Она спрятала меня в туннелях под Оперой, в которой жила. Она приносила мне еду и одежду, она стала для меня другом, чего никогда не делал никто другой. Она как будто не замечала моего увечья, а если и замечала, то никак не реагировала на него. На протяжении многих лет она была моим единственным другом и единственным человеком, с которым я непосредственно общался. Именно благодаря ей я выжил.
Считает ли она себя по-прежнему моим другом? Наверное, нет. Вне всякого сомнения, на этот раз я зашёл слишком далеко.
Сон никак не желал наступать, поэтому я принялся ходить по комнате. Свеча на столе замерцала, фитиль уже почти догорел. Вскоре она погаснет. Но это не имело никакого значения. Я лягу на доски, которые служат мне кроватью, лишь тогда, когда буду уже не в состоянии стоять на ногах, и через несколько часов усну от переутомления, которое, надеюсь, будет достаточно глубоким, чтобы меня не одолевали сновидения.
Прошло больше часа, прежде чем я почувствовал усталость в ногах, но теперь я уже был уверен, что смогу уснуть. Немного постельного белья и покрывал, которые я вытащил из дома на берегу озера, придавали минимум комфорта той твердой поверхности, которая служила мне местом отдыха.
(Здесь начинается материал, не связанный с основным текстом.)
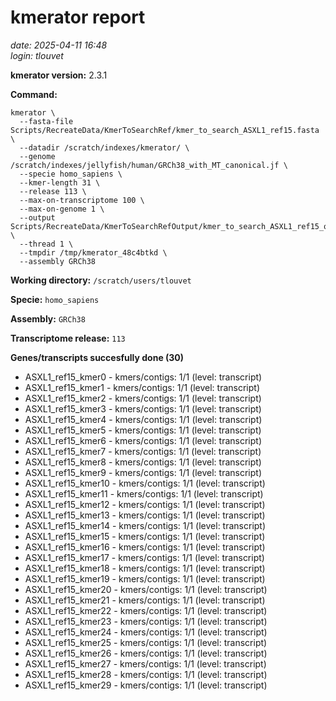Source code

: # kmerator report
*date: 2025-04-11 16:48*  
*login: tlouvet*

**kmerator version:** 2.3.1

**Command:**

```
kmerator \
  --fasta-file Scripts/RecreateData/KmerToSearchRef/kmer_to_search_ASXL1_ref15.fasta \
  --datadir /scratch/indexes/kmerator/ \
  --genome /scratch/indexes/jellyfish/human/GRCh38_with_MT_canonical.jf \
  --specie homo_sapiens \
  --kmer-length 31 \
  --release 113 \
  --max-on-transcriptome 100 \
  --max-on-genome 1 \
  --output Scripts/RecreateData/KmerToSearchRefOutput/kmer_to_search_ASXL1_ref15_output \
  --thread 1 \
  --tmpdir /tmp/kmerator_48c4btkd \
  --assembly GRCh38
```

**Working directory:** `/scratch/users/tlouvet`

**Specie:** `homo_sapiens`

**Assembly:** `GRCh38`

**Transcriptome release:** `113`

**Genes/transcripts succesfully done (30)**

- ASXL1_ref15_kmer0 - kmers/contigs: 1/1 (level: transcript)
- ASXL1_ref15_kmer1 - kmers/contigs: 1/1 (level: transcript)
- ASXL1_ref15_kmer2 - kmers/contigs: 1/1 (level: transcript)
- ASXL1_ref15_kmer3 - kmers/contigs: 1/1 (level: transcript)
- ASXL1_ref15_kmer4 - kmers/contigs: 1/1 (level: transcript)
- ASXL1_ref15_kmer5 - kmers/contigs: 1/1 (level: transcript)
- ASXL1_ref15_kmer6 - kmers/contigs: 1/1 (level: transcript)
- ASXL1_ref15_kmer7 - kmers/contigs: 1/1 (level: transcript)
- ASXL1_ref15_kmer8 - kmers/contigs: 1/1 (level: transcript)
- ASXL1_ref15_kmer9 - kmers/contigs: 1/1 (level: transcript)
- ASXL1_ref15_kmer10 - kmers/contigs: 1/1 (level: transcript)
- ASXL1_ref15_kmer11 - kmers/contigs: 1/1 (level: transcript)
- ASXL1_ref15_kmer12 - kmers/contigs: 1/1 (level: transcript)
- ASXL1_ref15_kmer13 - kmers/contigs: 1/1 (level: transcript)
- ASXL1_ref15_kmer14 - kmers/contigs: 1/1 (level: transcript)
- ASXL1_ref15_kmer15 - kmers/contigs: 1/1 (level: transcript)
- ASXL1_ref15_kmer16 - kmers/contigs: 1/1 (level: transcript)
- ASXL1_ref15_kmer17 - kmers/contigs: 1/1 (level: transcript)
- ASXL1_ref15_kmer18 - kmers/contigs: 1/1 (level: transcript)
- ASXL1_ref15_kmer19 - kmers/contigs: 1/1 (level: transcript)
- ASXL1_ref15_kmer20 - kmers/contigs: 1/1 (level: transcript)
- ASXL1_ref15_kmer21 - kmers/contigs: 1/1 (level: transcript)
- ASXL1_ref15_kmer22 - kmers/contigs: 1/1 (level: transcript)
- ASXL1_ref15_kmer23 - kmers/contigs: 1/1 (level: transcript)
- ASXL1_ref15_kmer24 - kmers/contigs: 1/1 (level: transcript)
- ASXL1_ref15_kmer25 - kmers/contigs: 1/1 (level: transcript)
- ASXL1_ref15_kmer26 - kmers/contigs: 1/1 (level: transcript)
- ASXL1_ref15_kmer27 - kmers/contigs: 1/1 (level: transcript)
- ASXL1_ref15_kmer28 - kmers/contigs: 1/1 (level: transcript)
- ASXL1_ref15_kmer29 - kmers/contigs: 1/1 (level: transcript)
Улёгшись, я стал контролировать свое дыхание, постепенно замедляя его, - эту уловку я использовал много раз, вызывая ускользающий от меня сон. Я представлял себе, что мои легкие управляются часами, у которых постепенно кончается завод. Воздух размеренно поступал в лёгкие, удары всё больше замедлялись, отмечая ритм воображаемых часов: тик-так, тик-так. Каждый выдох всё сильнее и сильнее замедлял этот ритм. А поскольку разум мой находился в зеркальной гармонии с лёгкими, воспоминания тоже стали постепенно исчезать. Тик-так, тик-так - пока, наконец, мной не овладел благословенный сон.